**Work instructions:**
Reproduce, without any change, the stretch of the material from its start through the line that contains "PyRate includes default".

** Opening Input records block **

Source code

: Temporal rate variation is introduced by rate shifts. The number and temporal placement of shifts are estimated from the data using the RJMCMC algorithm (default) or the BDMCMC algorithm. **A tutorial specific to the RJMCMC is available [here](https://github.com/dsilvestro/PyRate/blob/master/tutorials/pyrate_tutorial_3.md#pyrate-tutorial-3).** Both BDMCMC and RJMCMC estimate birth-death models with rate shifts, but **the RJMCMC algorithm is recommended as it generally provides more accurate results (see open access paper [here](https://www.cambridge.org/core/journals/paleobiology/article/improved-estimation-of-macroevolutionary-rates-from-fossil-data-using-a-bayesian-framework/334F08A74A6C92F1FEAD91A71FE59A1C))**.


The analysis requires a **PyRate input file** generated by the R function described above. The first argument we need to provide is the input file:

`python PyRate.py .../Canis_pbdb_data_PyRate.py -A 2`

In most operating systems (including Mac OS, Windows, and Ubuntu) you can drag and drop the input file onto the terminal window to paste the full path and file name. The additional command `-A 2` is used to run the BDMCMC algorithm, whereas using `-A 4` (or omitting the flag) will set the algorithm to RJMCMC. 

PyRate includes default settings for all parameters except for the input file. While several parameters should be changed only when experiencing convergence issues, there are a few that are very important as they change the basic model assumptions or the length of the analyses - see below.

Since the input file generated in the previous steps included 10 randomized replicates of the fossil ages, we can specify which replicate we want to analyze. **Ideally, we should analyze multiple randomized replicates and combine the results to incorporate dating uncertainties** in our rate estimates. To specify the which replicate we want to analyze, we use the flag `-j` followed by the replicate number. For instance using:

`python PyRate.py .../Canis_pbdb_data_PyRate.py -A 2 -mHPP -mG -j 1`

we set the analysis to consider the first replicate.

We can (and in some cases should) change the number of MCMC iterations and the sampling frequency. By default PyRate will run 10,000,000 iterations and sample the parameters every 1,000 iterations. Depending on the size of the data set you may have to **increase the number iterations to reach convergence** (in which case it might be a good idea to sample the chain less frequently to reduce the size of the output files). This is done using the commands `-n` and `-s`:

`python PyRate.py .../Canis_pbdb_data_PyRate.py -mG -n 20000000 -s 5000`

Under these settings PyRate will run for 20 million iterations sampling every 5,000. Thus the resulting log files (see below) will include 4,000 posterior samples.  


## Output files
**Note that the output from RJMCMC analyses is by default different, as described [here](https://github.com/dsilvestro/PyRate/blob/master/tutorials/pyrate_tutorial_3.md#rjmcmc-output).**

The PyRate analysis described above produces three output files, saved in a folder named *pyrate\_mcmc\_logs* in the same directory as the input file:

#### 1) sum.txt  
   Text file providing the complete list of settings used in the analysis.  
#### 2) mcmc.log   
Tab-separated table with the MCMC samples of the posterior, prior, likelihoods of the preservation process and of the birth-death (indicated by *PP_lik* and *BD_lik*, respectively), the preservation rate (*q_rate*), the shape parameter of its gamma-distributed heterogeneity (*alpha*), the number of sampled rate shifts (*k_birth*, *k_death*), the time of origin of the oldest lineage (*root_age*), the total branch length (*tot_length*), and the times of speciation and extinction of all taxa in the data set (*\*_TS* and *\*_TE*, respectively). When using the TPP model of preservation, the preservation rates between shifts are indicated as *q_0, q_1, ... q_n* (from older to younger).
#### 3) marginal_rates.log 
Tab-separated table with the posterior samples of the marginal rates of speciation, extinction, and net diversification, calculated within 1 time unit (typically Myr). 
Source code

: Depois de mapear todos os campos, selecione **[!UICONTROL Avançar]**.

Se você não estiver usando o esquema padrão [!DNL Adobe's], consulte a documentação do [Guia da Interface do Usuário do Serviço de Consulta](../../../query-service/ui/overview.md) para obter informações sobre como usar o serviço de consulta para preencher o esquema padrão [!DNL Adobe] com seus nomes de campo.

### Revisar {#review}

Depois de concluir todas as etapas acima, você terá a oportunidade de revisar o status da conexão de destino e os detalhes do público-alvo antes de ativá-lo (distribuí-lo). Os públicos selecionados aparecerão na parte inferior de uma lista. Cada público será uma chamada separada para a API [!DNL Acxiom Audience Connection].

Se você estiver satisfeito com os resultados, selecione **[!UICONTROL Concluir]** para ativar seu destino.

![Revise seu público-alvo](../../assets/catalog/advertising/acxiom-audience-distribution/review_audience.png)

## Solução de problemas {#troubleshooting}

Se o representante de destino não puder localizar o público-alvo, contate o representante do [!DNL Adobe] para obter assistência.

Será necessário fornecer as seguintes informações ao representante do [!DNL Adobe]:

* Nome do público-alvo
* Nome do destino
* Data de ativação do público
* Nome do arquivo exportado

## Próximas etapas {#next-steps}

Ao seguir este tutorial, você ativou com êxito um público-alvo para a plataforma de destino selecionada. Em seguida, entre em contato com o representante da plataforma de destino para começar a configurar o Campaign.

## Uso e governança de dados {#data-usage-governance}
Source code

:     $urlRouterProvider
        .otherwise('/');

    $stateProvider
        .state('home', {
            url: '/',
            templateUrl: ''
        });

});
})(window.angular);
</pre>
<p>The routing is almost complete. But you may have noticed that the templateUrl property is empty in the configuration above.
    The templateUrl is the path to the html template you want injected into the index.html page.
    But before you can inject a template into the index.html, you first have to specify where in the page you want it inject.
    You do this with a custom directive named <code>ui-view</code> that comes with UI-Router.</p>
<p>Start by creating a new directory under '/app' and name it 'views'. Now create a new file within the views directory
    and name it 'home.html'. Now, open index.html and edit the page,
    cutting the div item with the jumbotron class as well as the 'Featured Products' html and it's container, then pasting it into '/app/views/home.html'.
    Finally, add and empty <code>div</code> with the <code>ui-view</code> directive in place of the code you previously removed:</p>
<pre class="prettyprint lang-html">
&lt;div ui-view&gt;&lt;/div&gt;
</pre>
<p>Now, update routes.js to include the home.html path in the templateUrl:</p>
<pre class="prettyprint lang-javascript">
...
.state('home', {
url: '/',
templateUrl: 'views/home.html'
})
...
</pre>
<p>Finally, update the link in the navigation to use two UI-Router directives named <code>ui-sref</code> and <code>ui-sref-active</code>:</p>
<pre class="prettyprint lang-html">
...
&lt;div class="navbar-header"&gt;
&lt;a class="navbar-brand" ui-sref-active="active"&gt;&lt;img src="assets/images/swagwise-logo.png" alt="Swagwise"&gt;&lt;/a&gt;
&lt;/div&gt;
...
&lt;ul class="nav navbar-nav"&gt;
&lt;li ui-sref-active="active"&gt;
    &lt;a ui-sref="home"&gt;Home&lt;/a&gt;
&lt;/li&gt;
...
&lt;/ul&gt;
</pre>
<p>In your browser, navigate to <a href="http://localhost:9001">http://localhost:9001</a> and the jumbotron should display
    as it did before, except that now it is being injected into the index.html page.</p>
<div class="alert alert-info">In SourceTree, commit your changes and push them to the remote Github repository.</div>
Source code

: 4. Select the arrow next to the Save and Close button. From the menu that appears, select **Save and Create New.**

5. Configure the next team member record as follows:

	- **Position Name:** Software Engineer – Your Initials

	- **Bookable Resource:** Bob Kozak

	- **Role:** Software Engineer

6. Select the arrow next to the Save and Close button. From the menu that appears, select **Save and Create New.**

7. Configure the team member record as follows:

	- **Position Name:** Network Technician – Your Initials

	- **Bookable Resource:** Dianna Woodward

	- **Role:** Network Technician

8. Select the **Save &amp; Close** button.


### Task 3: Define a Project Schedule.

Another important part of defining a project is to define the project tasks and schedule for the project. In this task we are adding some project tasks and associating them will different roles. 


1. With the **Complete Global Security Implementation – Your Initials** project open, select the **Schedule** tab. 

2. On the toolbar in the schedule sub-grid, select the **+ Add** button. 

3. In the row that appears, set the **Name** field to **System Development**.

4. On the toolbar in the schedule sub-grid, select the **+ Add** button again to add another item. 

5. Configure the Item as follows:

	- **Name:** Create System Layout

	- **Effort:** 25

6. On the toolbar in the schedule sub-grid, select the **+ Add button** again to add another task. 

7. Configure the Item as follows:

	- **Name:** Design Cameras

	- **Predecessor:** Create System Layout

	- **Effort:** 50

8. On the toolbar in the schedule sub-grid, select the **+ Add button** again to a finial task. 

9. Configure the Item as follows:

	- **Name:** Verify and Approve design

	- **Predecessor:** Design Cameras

** Closing Input records block **

**Response area:**
Source code

: Temporal rate variation is introduced by rate shifts. The number and temporal placement of shifts are estimated from the data using the RJMCMC algorithm (default) or the BDMCMC algorithm. **A tutorial specific to the RJMCMC is available [here](https://github.com/dsilvestro/PyRate/blob/master/tutorials/pyrate_tutorial_3.md#pyrate-tutorial-3).** Both BDMCMC and RJMCMC estimate birth-death models with rate shifts, but **the RJMCMC algorithm is recommended as it generally provides more accurate results (see open access paper [here](https://www.cambridge.org/core/journals/paleobiology/article/improved-estimation-of-macroevolutionary-rates-from-fossil-data-using-a-bayesian-framework/334F08A74A6C92F1FEAD91A71FE59A1C))**.


The analysis requires a **PyRate input file** generated by the R function described above. The first argument we need to provide is the input file:

`python PyRate.py .../Canis_pbdb_data_PyRate.py -A 2`

In most operating systems (including Mac OS, Windows, and Ubuntu) you can drag and drop the input file onto the terminal window to paste the full path and file name. The additional command `-A 2` is used to run the BDMCMC algorithm, whereas using `-A 4` (or omitting the flag) will set the algorithm to RJMCMC. 

PyRate includes default settings for all parameters except for the input file. While several parameters should be changed only when experiencing convergence issues, there are a few that are very important as they change the basic model assumptions or the length of the analyses - see below.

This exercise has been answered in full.